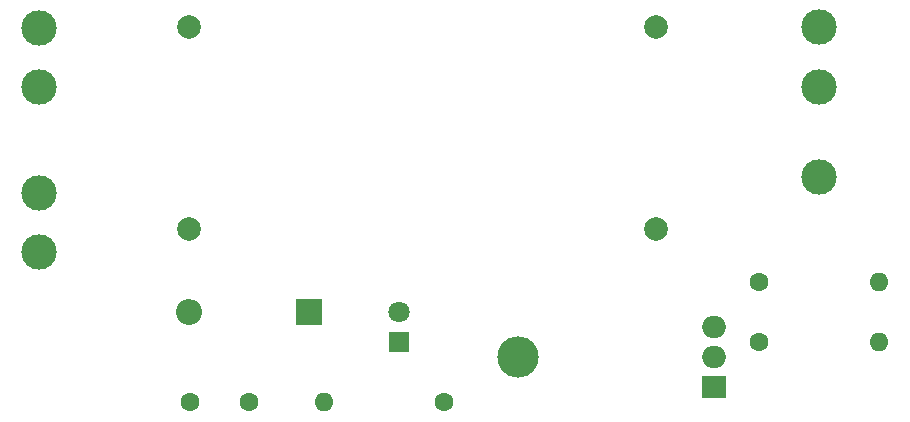
<source format=gbs>
G04 #@! TF.GenerationSoftware,KiCad,Pcbnew,(5.1.9)-1*
G04 #@! TF.CreationDate,2021-12-30T20:04:45+01:00*
G04 #@! TF.ProjectId,Pumpe,50756d70-652e-46b6-9963-61645f706362,rev?*
G04 #@! TF.SameCoordinates,Original*
G04 #@! TF.FileFunction,Soldermask,Bot*
G04 #@! TF.FilePolarity,Negative*
%FSLAX46Y46*%
G04 Gerber Fmt 4.6, Leading zero omitted, Abs format (unit mm)*
G04 Created by KiCad (PCBNEW (5.1.9)-1) date 2021-12-30 20:04:45*
%MOMM*%
%LPD*%
G01*
G04 APERTURE LIST*
%ADD10C,2.000000*%
%ADD11O,1.600000X1.600000*%
%ADD12C,1.600000*%
%ADD13O,2.000000X1.905000*%
%ADD14R,2.000000X1.905000*%
%ADD15O,3.500000X3.500000*%
%ADD16C,3.000000*%
%ADD17C,1.800000*%
%ADD18R,1.800000X1.800000*%
%ADD19O,2.200000X2.200000*%
%ADD20R,2.200000X2.200000*%
G04 APERTURE END LIST*
D10*
X161420000Y-56470000D03*
X161420000Y-39370000D03*
X121920000Y-56470000D03*
X121920000Y-39370000D03*
D11*
X133350000Y-71120000D03*
D12*
X143510000Y-71120000D03*
D11*
X180340000Y-66040000D03*
D12*
X170180000Y-66040000D03*
D11*
X180340000Y-60960000D03*
D12*
X170180000Y-60960000D03*
D13*
X166370000Y-64770000D03*
X166370000Y-67310000D03*
D14*
X166370000Y-69850000D03*
D15*
X149710000Y-67310000D03*
D16*
X175260000Y-44370000D03*
X175260000Y-39370000D03*
X109220000Y-53420000D03*
X109220000Y-58420000D03*
X175260000Y-52070000D03*
X109220000Y-39450000D03*
X109220000Y-44450000D03*
D17*
X139700000Y-63500000D03*
D18*
X139700000Y-66040000D03*
D19*
X121920000Y-63500000D03*
D20*
X132080000Y-63500000D03*
D12*
X122000000Y-71120000D03*
X127000000Y-71120000D03*
M02*

</source>
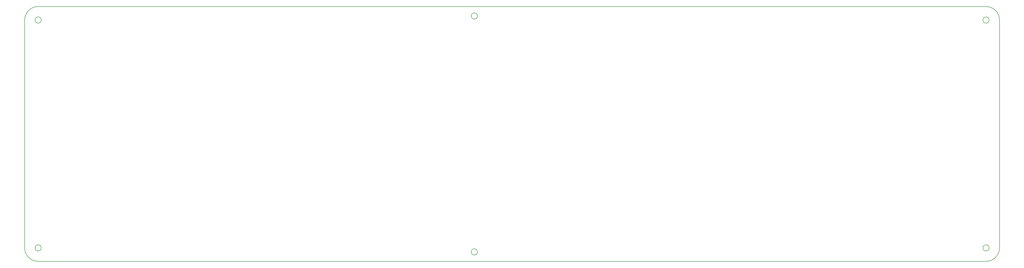
<source format=gm1>
G04 #@! TF.GenerationSoftware,KiCad,Pcbnew,(5.1.9)-1*
G04 #@! TF.CreationDate,2021-06-14T10:16:08-04:00*
G04 #@! TF.ProjectId,kastenwagen-bottom-plate,6b617374-656e-4776-9167-656e2d626f74,rev?*
G04 #@! TF.SameCoordinates,Original*
G04 #@! TF.FileFunction,Profile,NP*
%FSLAX46Y46*%
G04 Gerber Fmt 4.6, Leading zero omitted, Abs format (unit mm)*
G04 Created by KiCad (PCBNEW (5.1.9)-1) date 2021-06-14 10:16:08*
%MOMM*%
%LPD*%
G01*
G04 APERTURE LIST*
G04 #@! TA.AperFunction,Profile*
%ADD10C,0.200000*%
G04 #@! TD*
G04 #@! TA.AperFunction,Profile*
%ADD11C,0.150000*%
G04 #@! TD*
G04 APERTURE END LIST*
D10*
X14000000Y-99000000D02*
G75*
G02*
X9000000Y-94000000I0J5000000D01*
G01*
X9000000Y-9500000D02*
G75*
G02*
X14000000Y-4500000I5000000J0D01*
G01*
X9000000Y-94000000D02*
X9000000Y-9500000D01*
D11*
X366650000Y-94000000D02*
G75*
G03*
X366650000Y-94000000I-1150000J0D01*
G01*
D10*
X370500000Y-94000000D02*
G75*
G02*
X365500000Y-99000000I-5000000J0D01*
G01*
D11*
X176900000Y-8000000D02*
G75*
G03*
X176900000Y-8000000I-1150000J0D01*
G01*
D10*
X14000000Y-4500000D02*
X365500000Y-4500000D01*
D11*
X366650000Y-9500000D02*
G75*
G03*
X366650000Y-9500000I-1150000J0D01*
G01*
X176900000Y-95500000D02*
G75*
G03*
X176900000Y-95500000I-1150000J0D01*
G01*
X15150000Y-9500000D02*
G75*
G03*
X15150000Y-9500000I-1150000J0D01*
G01*
X15150000Y-94000000D02*
G75*
G03*
X15150000Y-94000000I-1150000J0D01*
G01*
D10*
X370500000Y-94000000D02*
X370500000Y-9500000D01*
X365500000Y-4500000D02*
G75*
G02*
X370500000Y-9500000I0J-5000000D01*
G01*
X14000000Y-99000000D02*
X365500000Y-99000000D01*
M02*

</source>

____

*Problem description*.
Return the listing above in an exact copy that leaves out the images.

*Output for this task*.
<source format=gbs>
G04 #@! TF.GenerationSoftware,KiCad,Pcbnew,(5.1.9)-1*
G04 #@! TF.CreationDate,2021-12-30T20:04:45+01:00*
G04 #@! TF.ProjectId,Pumpe,50756d70-652e-46b6-9963-61645f706362,rev?*
G04 #@! TF.SameCoordinates,Original*
G04 #@! TF.FileFunction,Soldermask,Bot*
G04 #@! TF.FilePolarity,Negative*
%FSLAX46Y46*%
G04 Gerber Fmt 4.6, Leading zero omitted, Abs format (unit mm)*
G04 Created by KiCad (PCBNEW (5.1.9)-1) date 2021-12-30 20:04:45*
%MOMM*%
%LPD*%
G01*
G04 APERTURE LIST*
%ADD10C,2.000000*%
%ADD11O,1.600000X1.600000*%
%ADD12C,1.600000*%
%ADD13O,2.000000X1.905000*%
%ADD14R,2.000000X1.905000*%
%ADD15O,3.500000X3.500000*%
%ADD16C,3.000000*%
%ADD17C,1.800000*%
%ADD18R,1.800000X1.800000*%
%ADD19O,2.200000X2.200000*%
%ADD20R,2.200000X2.200000*%
G04 APERTURE END LIST*
D10*
X161420000Y-56470000D03*
X161420000Y-39370000D03*
X121920000Y-56470000D03*
X121920000Y-39370000D03*
D11*
X133350000Y-71120000D03*
D12*
X143510000Y-71120000D03*
D11*
X180340000Y-66040000D03*
D12*
X170180000Y-66040000D03*
D11*
X180340000Y-60960000D03*
D12*
X170180000Y-60960000D03*
D13*
X166370000Y-64770000D03*
X166370000Y-67310000D03*
D14*
X166370000Y-69850000D03*
D15*
X149710000Y-67310000D03*
D16*
X175260000Y-44370000D03*
X175260000Y-39370000D03*
X109220000Y-53420000D03*
X109220000Y-58420000D03*
X175260000Y-52070000D03*
X109220000Y-39450000D03*
X109220000Y-44450000D03*
D17*
X139700000Y-63500000D03*
D18*
X139700000Y-66040000D03*
D19*
X121920000Y-63500000D03*
D20*
X132080000Y-63500000D03*
D12*
X122000000Y-71120000D03*
X127000000Y-71120000D03*
M02*

</source>
<source format=gm1>
G04 #@! TF.GenerationSoftware,KiCad,Pcbnew,(5.1.9)-1*
G04 #@! TF.CreationDate,2021-06-14T10:16:08-04:00*
G04 #@! TF.ProjectId,kastenwagen-bottom-plate,6b617374-656e-4776-9167-656e2d626f74,rev?*
G04 #@! TF.SameCoordinates,Original*
G04 #@! TF.FileFunction,Profile,NP*
%FSLAX46Y46*%
G04 Gerber Fmt 4.6, Leading zero omitted, Abs format (unit mm)*
G04 Created by KiCad (PCBNEW (5.1.9)-1) date 2021-06-14 10:16:08*
%MOMM*%
%LPD*%
G01*
G04 APERTURE LIST*
G04 #@! TA.AperFunction,Profile*
%ADD10C,0.200000*%
G04 #@! TD*
G04 #@! TA.AperFunction,Profile*
%ADD11C,0.150000*%
G04 #@! TD*
G04 APERTURE END LIST*
D10*
X14000000Y-99000000D02*
G75*
G02*
X9000000Y-94000000I0J5000000D01*
G01*
X9000000Y-9500000D02*
G75*
G02*
X14000000Y-4500000I5000000J0D01*
G01*
X9000000Y-94000000D02*
X9000000Y-9500000D01*
D11*
X366650000Y-94000000D02*
G75*
G03*
X366650000Y-94000000I-1150000J0D01*
G01*
D10*
X370500000Y-94000000D02*
G75*
G02*
X365500000Y-99000000I-5000000J0D01*
G01*
D11*
X176900000Y-8000000D02*
G75*
G03*
X176900000Y-8000000I-1150000J0D01*
G01*
D10*
X14000000Y-4500000D02*
X365500000Y-4500000D01*
D11*
X366650000Y-9500000D02*
G75*
G03*
X366650000Y-9500000I-1150000J0D01*
G01*
X176900000Y-95500000D02*
G75*
G03*
X176900000Y-95500000I-1150000J0D01*
G01*
X15150000Y-9500000D02*
G75*
G03*
X15150000Y-9500000I-1150000J0D01*
G01*
X15150000Y-94000000D02*
G75*
G03*
X15150000Y-94000000I-1150000J0D01*
G01*
D10*
X370500000Y-94000000D02*
X370500000Y-9500000D01*
X365500000Y-4500000D02*
G75*
G02*
X370500000Y-9500000I0J-5000000D01*
G01*
X14000000Y-99000000D02*
X365500000Y-99000000D01*
M02*

</source>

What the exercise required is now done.